Karen Schriver—Plain by design: Evidence-based plain language (PLAIN 2013)

We may be good at the how of plain language, but the why can be more elusive. To fill in that missing chunk of the puzzle, information design expert Karen Schriver has scoured the empirical research on writing and design published between 1980 and 2010. She gave the PLAIN 2013 audience an eye-opening overview of her extensive, cross-disciplinary review, debunking some long-held myths in some instances and reaffirming our practices in others.

Audiences, readers, and users

In the 1980s, we classified readers and users as experts versus novices, a distinction that continues to haunt the plain language community because some people assume that we “dumb down” content for lower-level readers. Later on we added a category of intermediate readers, but Schriver notes that we have to refine our audience models.

What we thought

A good reader is always a good reader.

What the research shows

Reading ability depends on a huge number of variables, including task, context, and motivation. Someone’s tech savvy, physical ability, and even assumptions, feelings, and beliefs can influence how well they read.

Nominalizations

What we thought

Processing nominalizations (versus their equivalent verbs or adjectives) takes extra time.

What the research shows

It’s true, in general, that most nominalizations do “chew up working memory,” as Schriver described, because readers have to backtrack and reanalyze them. However, readers have little trouble when nominalizations appear in the subject position of a sentence and refer to an idea in the previous sentence.

Conditionals

What we thought

Conditionals (if, then; unless, then; when, then) break up text and help readers understand.

What the research shows

A sentence with several conditionals are hard for people to process, particularly if they appear at the start. Leave them till the end or, better yet, use a table.

Lists

What we thought

Lists help readers understand and remember, and we should use as many lists as possible.

What the research shows

Lists can be unhelpful if they’re not semantically grouped. If an entire document consists of lists, we can lose important hierarchical cues that tell us what content to prioritize.

Text density

What we thought

A dense text is hard to understand.

What the research shows

It’s true! But there’s a nuance: we’re used to thinking about verbal density, which turns readers off after they begin reading. Text that is dense visually can make people disengage before reading even begins.

Serif versus sans-serif

What we thought

For print materials, serif type is better than sans-serif. Sans-serif is better for on-screen reading.

What the research shows

When resolution is excellent, as it is on most screens and devices nowadays, serif and sans-serif are equally legible and easy to read. Factors that are more important to readability include line length, contrast, and leading.

Layout and design

What we thought

Layouts that people prefer are better.

What the research shows

We prefer what we’re used to, not necessarily what makes us perform better. This point highlights why user testing is so important.

Impressions and opinions

We thought

It takes sustained reading to get an impression of the content.

What the research shows

It takes only 50 millseconds for a reader to form an opinion, and that first impression tends to persist.

Technology

What we thought

Content is content, regardless of medium.

What the research shows

Reader engagement is mediated by the technologies used to display the content.
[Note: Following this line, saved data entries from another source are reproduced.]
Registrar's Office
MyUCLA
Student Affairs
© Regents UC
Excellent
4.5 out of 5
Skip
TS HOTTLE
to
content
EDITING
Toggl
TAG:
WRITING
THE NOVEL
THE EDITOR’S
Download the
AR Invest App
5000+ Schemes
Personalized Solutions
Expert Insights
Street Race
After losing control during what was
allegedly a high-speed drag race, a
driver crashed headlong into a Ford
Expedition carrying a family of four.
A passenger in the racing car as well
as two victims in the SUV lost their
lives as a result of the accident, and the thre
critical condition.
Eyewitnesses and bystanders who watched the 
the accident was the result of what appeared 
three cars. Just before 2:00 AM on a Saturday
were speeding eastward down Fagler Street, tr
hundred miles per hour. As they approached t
Teamwork in writing and design

What we thought

Writing and design are largely solitary pursuits.

What the research shows

Today, both are highly collaborative. We now have an emphasis on editing and revision rather than on creation.

***

Evidence-based plain language helps us understand the reasons behind our principles and practices, allowing us to go beyond intuition in improving our work and developing expertise. We can also offer up this body of research to support our arguments for plain language and convince clients that our work is important and effective. What Schriver would like to see (and what the plain language community clearly needs) is a repository for this invaluable research.

3 Responses to Karen Schriver—Plain by design: Evidence-based plain language (PLAIN 2013)
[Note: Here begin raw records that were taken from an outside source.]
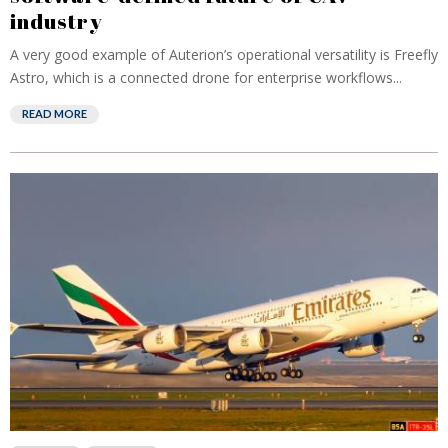
industry
A very good example of Auterion’s operational versatility is Freefly
Astro, which is a connected drone for enterprise workflows...
READ MORE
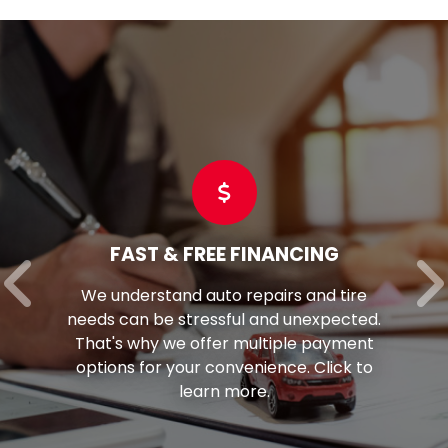
G
COMMERCIAL TIRES
tire
Optimize fleet performance wit
ected.
perfect tires. Tom's is your trusted
yment
for top-quality commercial tires f
ck to
vehicles.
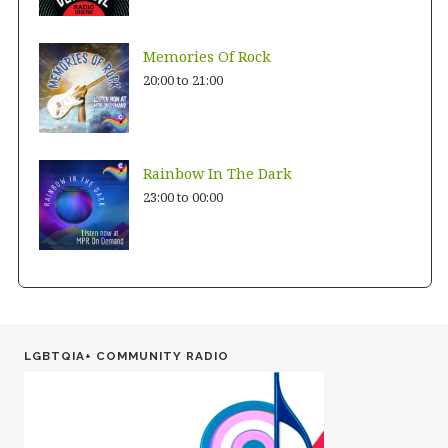
Memories Of Rock
20:00
to
21:00
Rainbow In The Dark
23:00
to
00:00
LGBTQIA+ COMMUNITY RADIO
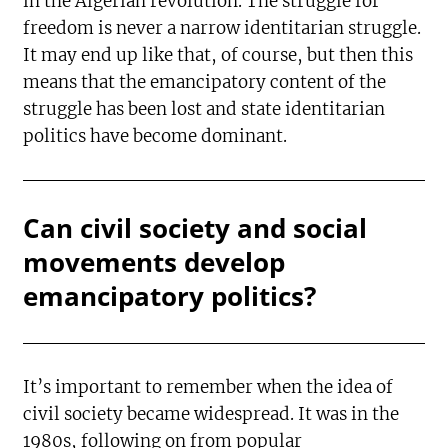
in the Algerian revolution. The struggle for
freedom is never a narrow identitarian struggle.
It may end up like that, of course, but then this
means that the emancipatory content of the
struggle has been lost and state identitarian
politics have become dominant.
Can civil society and social
movements develop
emancipatory politics?
It’s important to remember when the idea of
civil society became widespread. It was in the
1980s, following on from popular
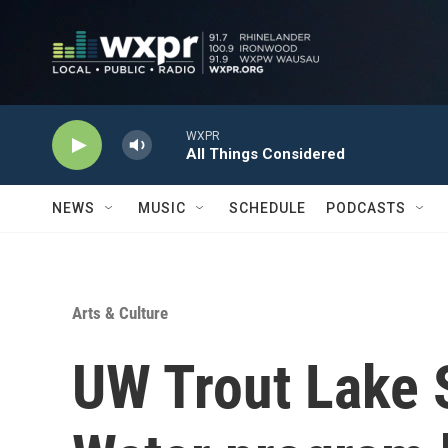
Skip to main content
WXPR
All Things Considered
NEWS
MUSIC
SCHEDULE
PODCASTS
Arts & Culture
UW Trout Lake S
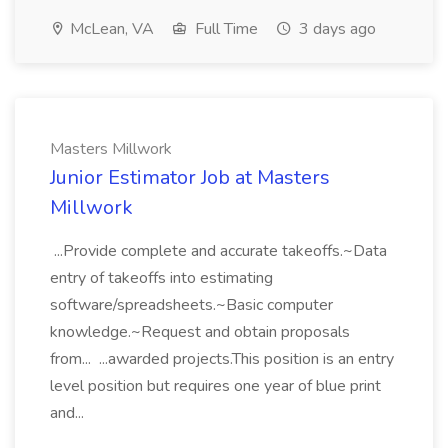
McLean, VA
Full Time
3 days ago
Masters Millwork
Junior Estimator Job at Masters
Millwork
...Provide complete and accurate takeoffs.~Data
entry of takeoffs into estimating
software/spreadsheets.~Basic computer
knowledge.~Request and obtain proposals
from... ...awarded projects.This position is an entry
level position but requires one year of blue print
and...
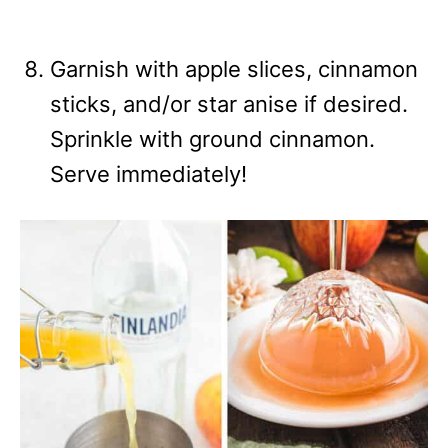
Garnish with apple slices, cinnamon
sticks, and/or star anise if desired.
Sprinkle with ground cinnamon.
Serve immediately!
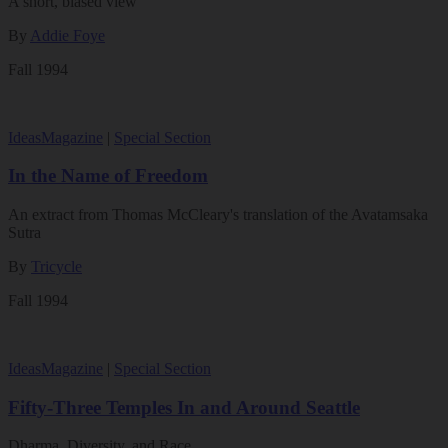
A short, biased view
By
Addie Foye
Fall 1994
Ideas
Magazine
|
Special Section
In the Name of Freedom
An extract from Thomas McCleary's translation of the Avatamsaka
Sutra
By
Tricycle
Fall 1994
Ideas
Magazine
|
Special Section
Fifty-Three Temples In and Around Seattle
Dharma, Diversity, and Race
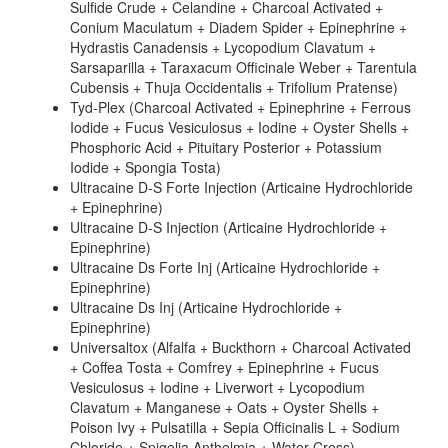
Sulfide Crude + Celandine + Charcoal Activated +
Conium Maculatum + Diadem Spider + Epinephrine +
Hydrastis Canadensis + Lycopodium Clavatum +
Sarsaparilla + Taraxacum Officinale Weber + Tarentula
Cubensis + Thuja Occidentalis + Trifolium Pratense)
Tyd-Plex (Charcoal Activated + Epinephrine + Ferrous
Iodide + Fucus Vesiculosus + Iodine + Oyster Shells +
Phosphoric Acid + Pituitary Posterior + Potassium
Iodide + Spongia Tosta)
Ultracaine D-S Forte Injection (Articaine Hydrochloride
+ Epinephrine)
Ultracaine D-S Injection (Articaine Hydrochloride +
Epinephrine)
Ultracaine Ds Forte Inj (Articaine Hydrochloride +
Epinephrine)
Ultracaine Ds Inj (Articaine Hydrochloride +
Epinephrine)
Universaltox (Alfalfa + Buckthorn + Charcoal Activated
+ Coffea Tosta + Comfrey + Epinephrine + Fucus
Vesiculosus + Iodine + Liverwort + Lycopodium
Clavatum + Manganese + Oats + Oyster Shells +
Poison Ivy + Pulsatilla + Sepia Officinalis L + Sodium
Chloride + Spigelia Anthelmia + Water Cress)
  1. Iva, I wasn’t present at the conference, but it sounds like it was fascinating. Thanks for recapping this great talk for us here.

  2. When Karen said this at the conference:
    ” We now have an emphasis on editing and revision rather than on creation.”
    I understand why, when creating my list book, I realized I needed a chapter on document revision as well as document creation.

    Great article, Iva. Do you do shorthand? All your reports are so good.

  3. Thank you so much for sharing what was presented! I heard that Karen’s talk was awesome, and now I can see why. I love the “What we thought” vs “What the research shows” format. So important to get the research in there. Thanks.